For New Years, we all gathered around in the mess. We even had a new year tree there. We had a few drinks with various chasers. People were saying long elaborate "marine" toast: for those who remembers and loves us; for our mothers, wives and fiancée; for our hope - our children.
We only had 1/2 liter of vodka and a bottle of champagne to share between the four of us at the table, but the party became rather rowdy, with lots of jokes, dances and songs. We have a lot of photos to prove that too (it seems like we have more photographers than people).
We went to bed a little after 5 AM. Once again, we are in the polar day, so there is no darkness at night, it's basically the same daylight. It wasn't my first holiday far away from home and family, I have been celebrating in Siberia, in the Caucus mountains, in Ukraine, in Asia, in taiga and in the mountains, in a dessert and in a steppe. But this was my first New Years at sea. As new year is my favorite holiday. New 1960 is promising to be a rather novel year. Let it be a happy one!
As I was reading and translating this journal entry by my grandfather, I realized that Soviet reality aside, I could have written the same entry. We have been working most of December 31st, so we did not make a lot of elaborate preparations, such as a special radio program. We did however had a really nice buffet style dinner in the mess, where our Christmas tree is still standing.
We had a visit from our ship's captain to read us all the telegrams from Russian Antarctic stations and research vessels and the Arctic and Antarctic Research Institute (AARI) - the organizations that our ship belongs to. It sounded really formal, but it was nice to hear. We did not have too many elaborate "marine" toasts, but our chief scientist went upstairs (with me as a translator) to congratulate the Russian officers and crew members. Soon we all ended up gathering in the crew's (officer's) mess (кают-компания) upstairs and the dancing started. Considering that we had dinner at our usual time of 19:30, I was impressed that we kept dancing till about four in the morning. We did have an abundant supply of food and alcohol, so that probably helped us to cnotinue well into the night.

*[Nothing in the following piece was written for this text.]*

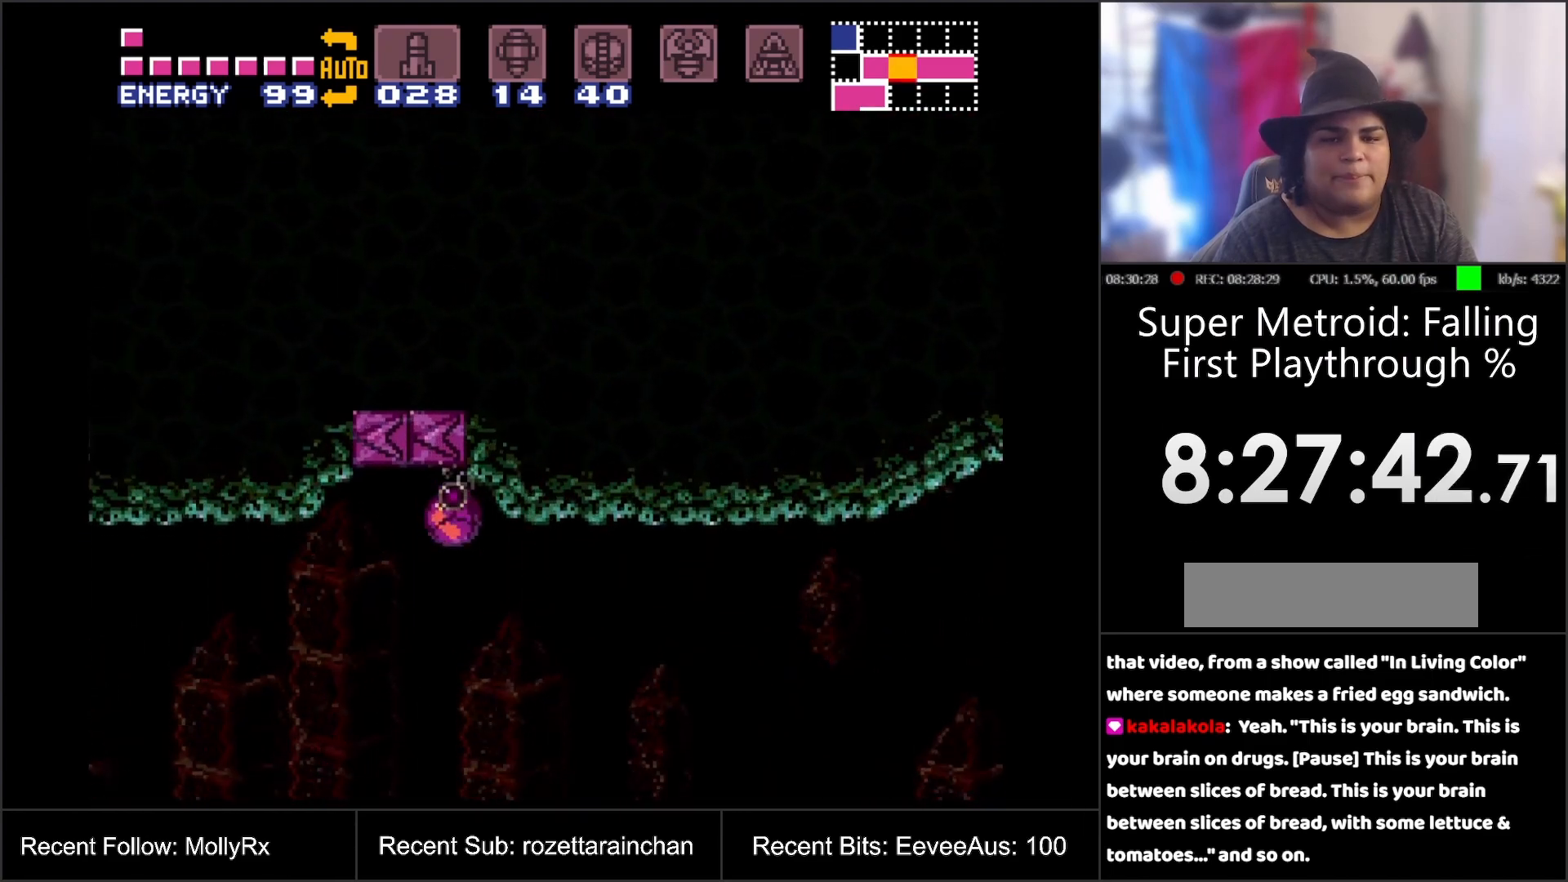
{"buttons": ["A", "DPAD_LEFT"], "events": [[17, "Y", "up"], [233, "B", "up"], [233, "DPAD_UP", "down"], [350, "A", "down"], [367, "DPAD_UP", "up"], [383, "DPAD_LEFT", "down"]]}
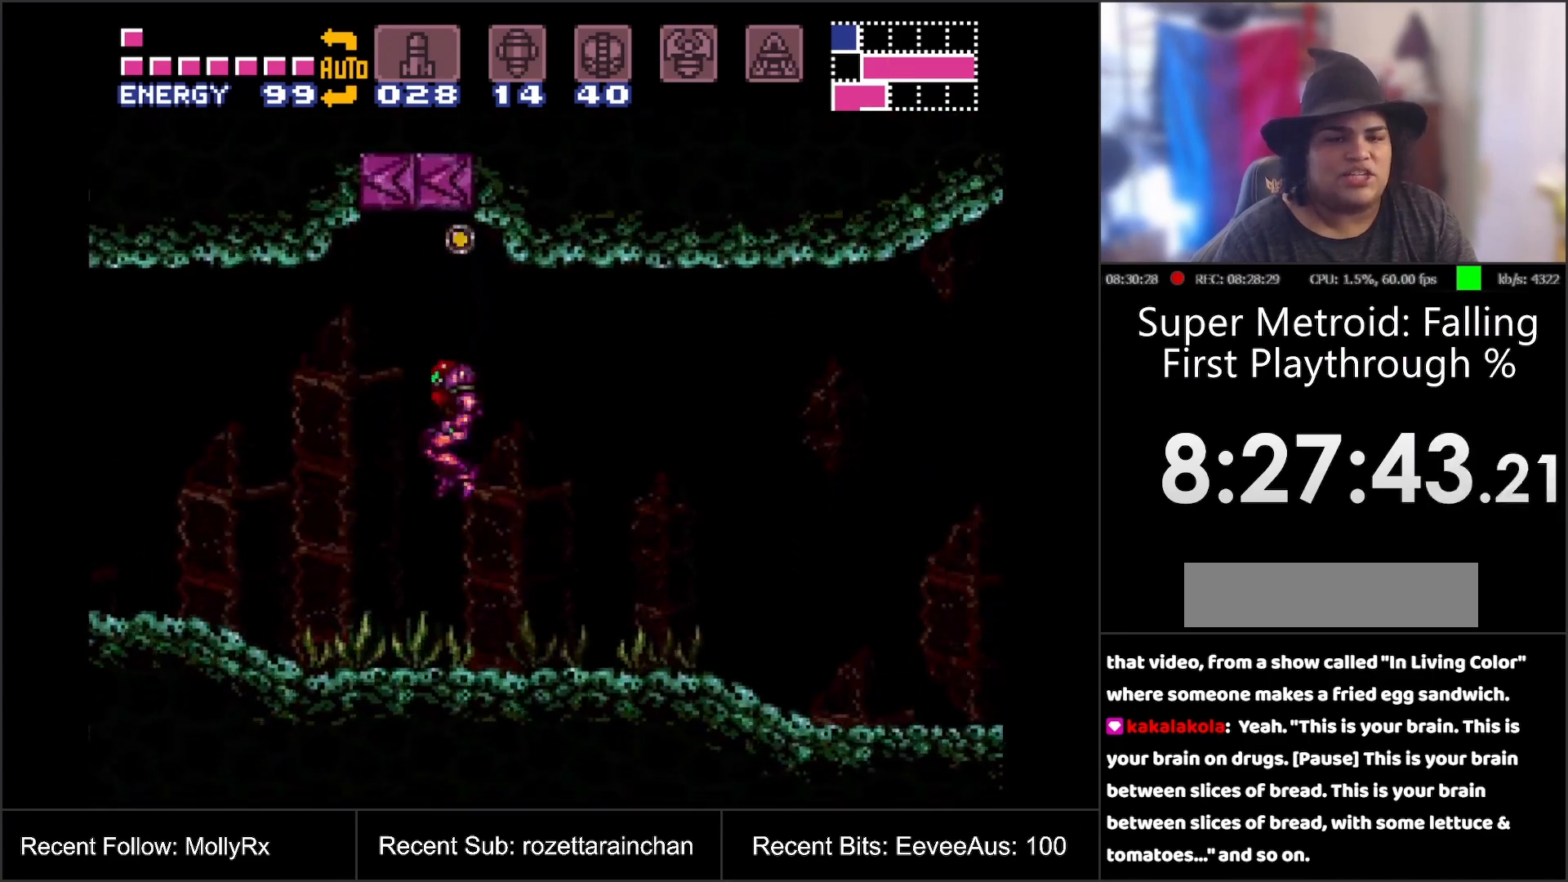
{"buttons": ["A", "B", "DPAD_LEFT"], "events": [[467, "B", "down"]]}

I was really happy to see us, scientists, mingle with the crew members. Aside from an obvious language barrier, we have a big cultural barrier and many people don't know how to approach each other. Yet, the crew members have been extremely helpful and I personally asked for a lot of favors from them to accommodate various science projects. So it was great to relax a little bit, let louse, dance, enjoy just celebrating a holiday rather than stressing about the limitations of the ship, of the cruise time and other things I have been stressing too much about.
Just as my grandfather said - New Years is my favorite holiday after all.
After the dancing finished I went for a walk outside - the sun was just rising and it was a gorgeous and wonderfully warm morning. I posted a couple of pictures from it in the previous post. I did not experience a polar day during this New Years celebrations, but it was my first time celebrating on the ship.
And just as my grandfather - I am wishing everyone a very happy 2017!